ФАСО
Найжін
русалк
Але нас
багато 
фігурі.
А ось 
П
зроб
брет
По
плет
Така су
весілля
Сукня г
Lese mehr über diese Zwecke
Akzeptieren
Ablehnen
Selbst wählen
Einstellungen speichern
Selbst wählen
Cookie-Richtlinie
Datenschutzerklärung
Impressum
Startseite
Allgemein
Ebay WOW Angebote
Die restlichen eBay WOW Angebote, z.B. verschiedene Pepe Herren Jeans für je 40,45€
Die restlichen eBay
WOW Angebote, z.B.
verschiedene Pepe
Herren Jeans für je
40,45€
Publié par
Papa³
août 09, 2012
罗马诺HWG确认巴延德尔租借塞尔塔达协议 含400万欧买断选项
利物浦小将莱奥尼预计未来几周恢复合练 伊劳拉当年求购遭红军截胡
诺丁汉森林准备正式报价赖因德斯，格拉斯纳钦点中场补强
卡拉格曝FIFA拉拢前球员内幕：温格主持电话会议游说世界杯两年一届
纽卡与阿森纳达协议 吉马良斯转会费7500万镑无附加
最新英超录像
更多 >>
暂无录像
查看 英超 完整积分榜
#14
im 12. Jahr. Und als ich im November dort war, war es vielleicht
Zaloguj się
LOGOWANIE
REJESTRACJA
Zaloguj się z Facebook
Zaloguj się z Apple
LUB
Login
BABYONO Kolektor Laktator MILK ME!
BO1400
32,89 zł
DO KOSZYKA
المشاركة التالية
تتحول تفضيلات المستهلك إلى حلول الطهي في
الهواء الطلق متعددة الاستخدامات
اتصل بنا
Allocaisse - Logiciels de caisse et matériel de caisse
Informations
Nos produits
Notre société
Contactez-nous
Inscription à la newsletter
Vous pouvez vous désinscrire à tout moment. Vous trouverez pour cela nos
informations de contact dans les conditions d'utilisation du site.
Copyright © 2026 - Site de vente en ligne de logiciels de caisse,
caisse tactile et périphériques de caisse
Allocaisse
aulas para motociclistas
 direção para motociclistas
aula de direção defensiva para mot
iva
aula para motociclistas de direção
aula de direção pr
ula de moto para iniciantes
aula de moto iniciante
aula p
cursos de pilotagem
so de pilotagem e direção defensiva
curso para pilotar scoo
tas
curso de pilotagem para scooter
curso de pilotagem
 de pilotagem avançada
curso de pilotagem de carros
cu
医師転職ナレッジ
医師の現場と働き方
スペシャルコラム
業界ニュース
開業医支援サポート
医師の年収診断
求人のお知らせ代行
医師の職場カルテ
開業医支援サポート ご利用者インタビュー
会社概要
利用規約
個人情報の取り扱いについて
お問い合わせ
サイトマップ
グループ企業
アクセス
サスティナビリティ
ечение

= Problem to solve =
Only the lines from the one containing "تتحول تفضيلات المستهلك إلى حلول الطهي في" through the end of the records above belong in the output, each exactly as it stands, both ends included.

= Answer area =
تتحول تفضيلات المستهلك إلى حلول الطهي في
الهواء الطلق متعددة الاستخدامات
اتصل بنا
Allocaisse - Logiciels de caisse et matériel de caisse
Informations
Nos produits
Notre société
Contactez-nous
Inscription à la newsletter
Vous pouvez vous désinscrire à tout moment. Vous trouverez pour cela nos
informations de contact dans les conditions d'utilisation du site.
Copyright © 2026 - Site de vente en ligne de logiciels de caisse,
caisse tactile et périphériques de caisse
Allocaisse
aulas para motociclistas
 direção para motociclistas
aula de direção defensiva para mot
iva
aula para motociclistas de direção
aula de direção pr
ula de moto para iniciantes
aula de moto iniciante
aula p
cursos de pilotagem
so de pilotagem e direção defensiva
curso para pilotar scoo
tas
curso de pilotagem para scooter
curso de pilotagem
 de pilotagem avançada
curso de pilotagem de carros
cu
医師転職ナレッジ
医師の現場と働き方
スペシャルコラム
業界ニュース
開業医支援サポート
医師の年収診断
求人のお知らせ代行
医師の職場カルテ
開業医支援サポート ご利用者インタビュー
会社概要
利用規約
個人情報の取り扱いについて
お問い合わせ
サイトマップ
グループ企業
アクセス
サスティナビリティ
ечение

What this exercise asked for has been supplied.